The compound ${{\text{C}}_{6}}{{\text{H}}_{14}}$ is hexane. It has both chain and neo-isomer, as it has more than 5 carbon atoms. The chain isomers are 2-methyl pentane and 2,3-dimethyl butane. The neo isomers are 2,2-dimethylbutane.

D)${{\text{C}}_{6}}{{\text{H}}_{14}},{{\text{C}}_{7}}{{\text{H}}_{16}}$: As given in the above solution part we know that hexane has both chain and neo-isomers. The chain isomers are 2-methyl pentane and 2,3-dimethyl butane. The neo isomers are 2, 2-dimethylbutane.
The compound ${{\text{C}}_{7}}{{\text{H}}_{16}}$ is heptane. It has both chain and neo-isomer, as it has more than 5 carbon atoms. The chain isomers are 2-methyl hexane, 2,3-dimethyl pentane and 2,4-dimethyl pentane.

The neo isomers are 2,2-dimethyl-3-methyl butane, 2,2-dimethyl pentane and 3,3-dimethyl pentane.
${{\text{C}}_{5}}{{\text{H}}_{12}}\text{, }{{\text{C}}_{6}}{{\text{H}}_{14}}$ and ${{\text{C}}_{6}}{{\text{H}}_{14}},{{\text{C}}_{7}}{{\text{H}}_{16}}$ are the pair of alkanes which can exhibit chain isomerism and has a neo isomer respectively.
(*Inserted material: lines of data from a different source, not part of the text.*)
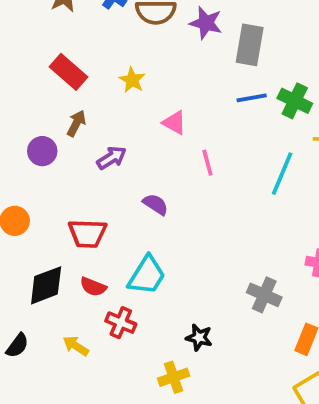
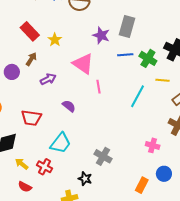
purple star: (206, 23) -> (101, 35), moved
yellow star: (132, 80) -> (55, 40), moved
pink triangle: (174, 123) -> (83, 64), size x1.6
red semicircle: (93, 287) -> (25, 187), moved
gray cross: (264, 295) -> (103, 156), moved
yellow arrow: (76, 346) -> (22, 164), moved

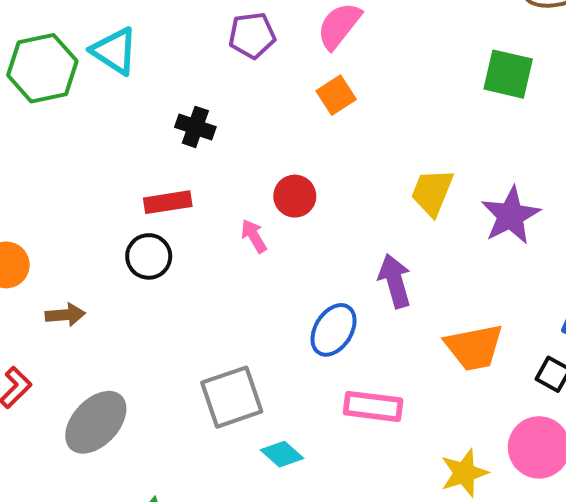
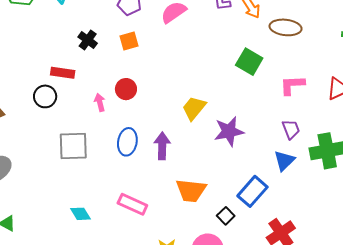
orange square: (336, 95) -> (129, 41), moved
blue ellipse: (334, 330) -> (127, 142), moved, turned -40
gray square: (232, 397) -> (73, 146), moved

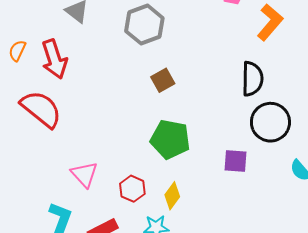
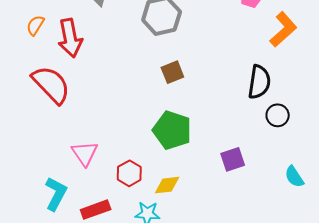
black circle: (270, 122) -> (278, 115), moved, size x0.6
purple square: (236, 161) -> (233, 159), turned -30
yellow diamond: (172, 196) -> (167, 185), turned 40

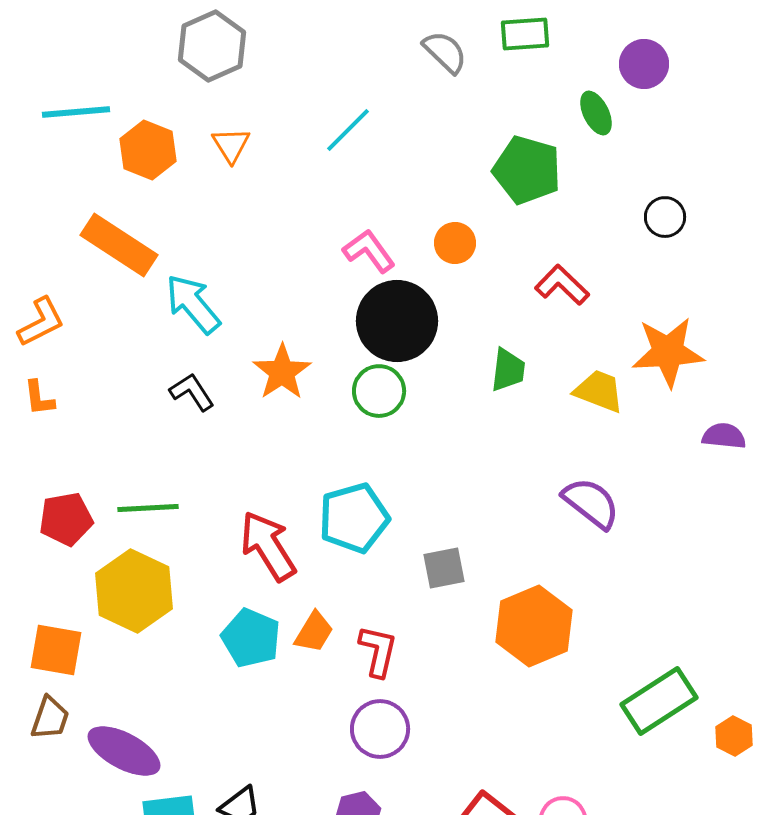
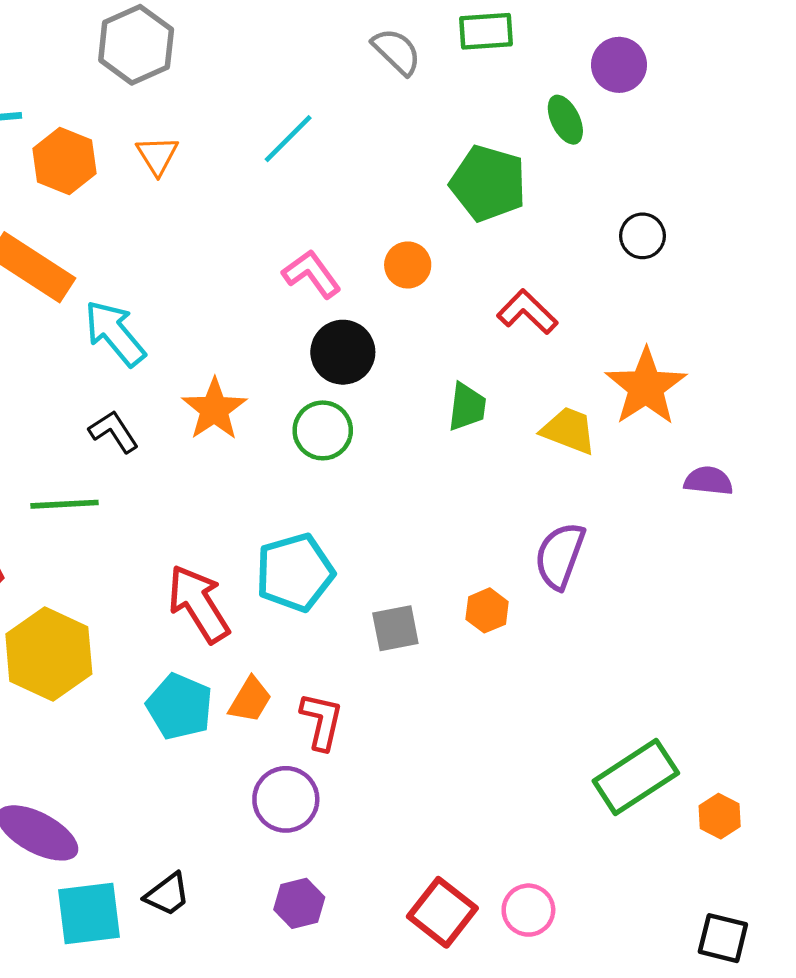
black circle: (397, 321) -> (343, 352), size x0.7
orange star: (668, 352) -> (646, 387), turned -30
purple semicircle: (591, 503) -> (560, 556), turned -108
green line: (148, 508) -> (64, 504), moved
orange hexagon: (534, 626) -> (487, 610), moved, size x0.5
purple circle: (380, 729) -> (286, 799), moved

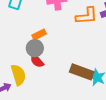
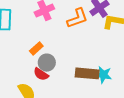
gray circle: (35, 48) -> (47, 63), moved

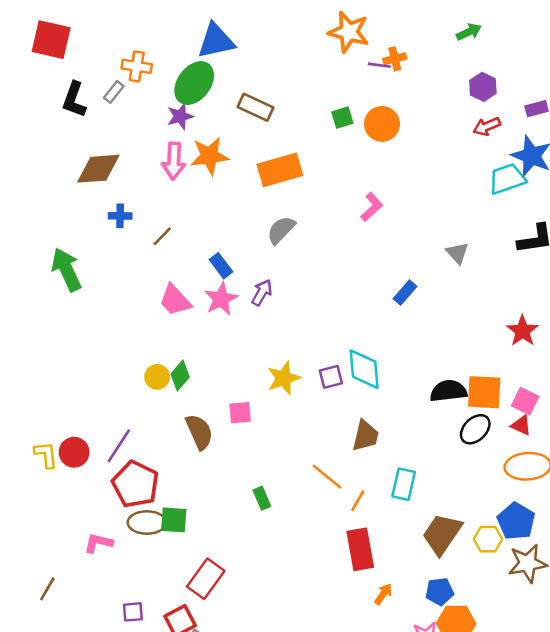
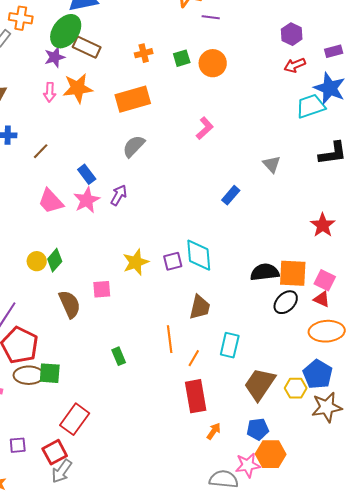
orange cross: (395, 59) -> (144, 53), moved
brown rectangle: (256, 107) -> (87, 47), moved
pink arrow: (174, 161) -> (50, 92), size x0.7
orange line: (327, 477) -> (170, 339), turned 44

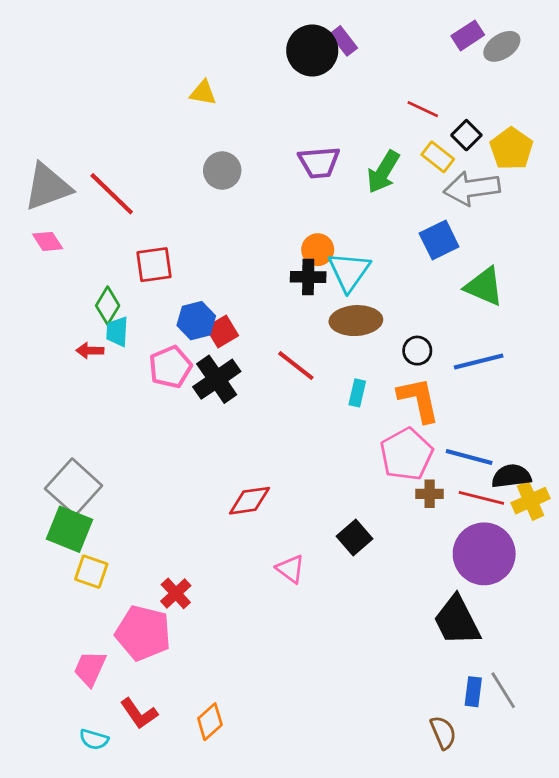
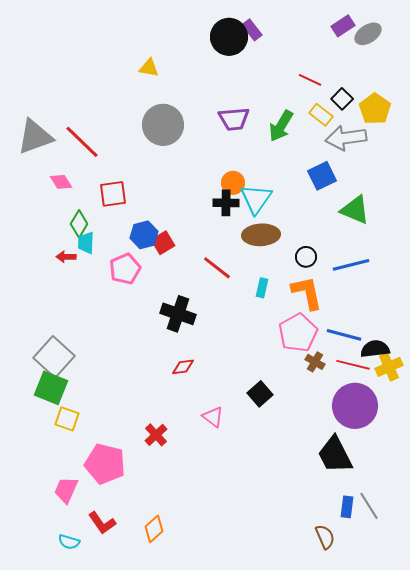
gray circle: (222, 171) -> (163, 125), size x1.5
pink diamond: (48, 241) -> (61, 182), moved
black cross: (217, 379) -> (178, 314), moved, turned -36
brown cross: (430, 494) -> (315, 362), turned 30
red diamond: (249, 501) -> (183, 367), size x0.7
red cross: (176, 593) -> (156, 435), moved

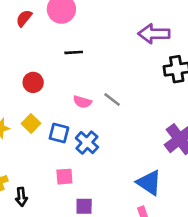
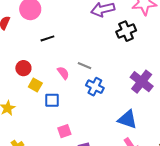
pink semicircle: (82, 102) -> (63, 73), turned -128
yellow square: (31, 124) -> (35, 85), moved
blue cross: (87, 143) -> (95, 87), moved

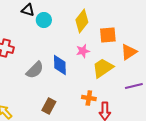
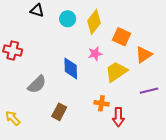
cyan circle: (44, 20) -> (68, 19), moved
orange square: (108, 35) -> (122, 37), turned 30
gray semicircle: (35, 70) -> (37, 84), moved

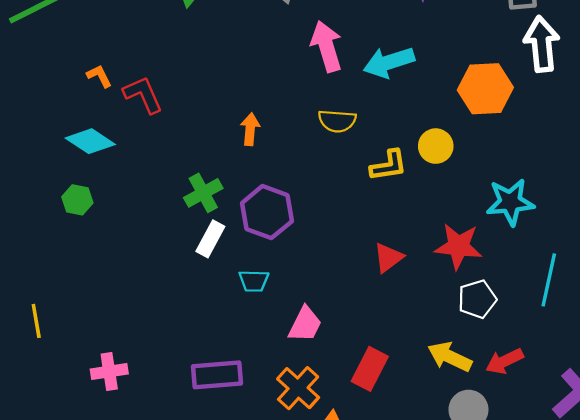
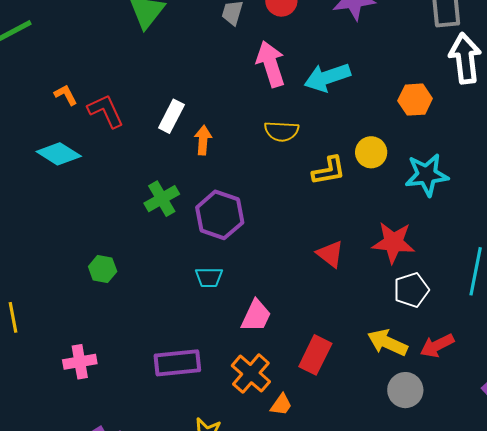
orange hexagon: (485, 89) -> (415, 100), size x0.7
green hexagon: (77, 200) -> (103, 269), moved
cyan star: (510, 202) -> (427, 175), moved
white rectangle: (210, 239) -> (171, 116), moved
red triangle: (388, 258) -> (330, 254), turned -44

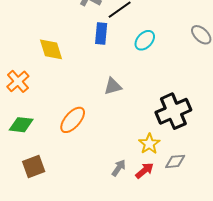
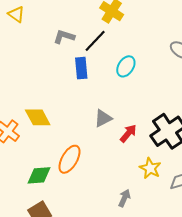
yellow diamond: (51, 49) -> (38, 117), moved
green diamond: (21, 125) -> (39, 175), moved
red arrow: (145, 171) -> (128, 133), moved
The correct options are (c) and (d).

Note:
As the branching in the carbon chain increases, the surface area decreases and vander waal forces of attraction decrease. The force of attraction decreases, thus, the boiling point of alkane is also decreased. The neo isomers have less boiling point than chain isomers.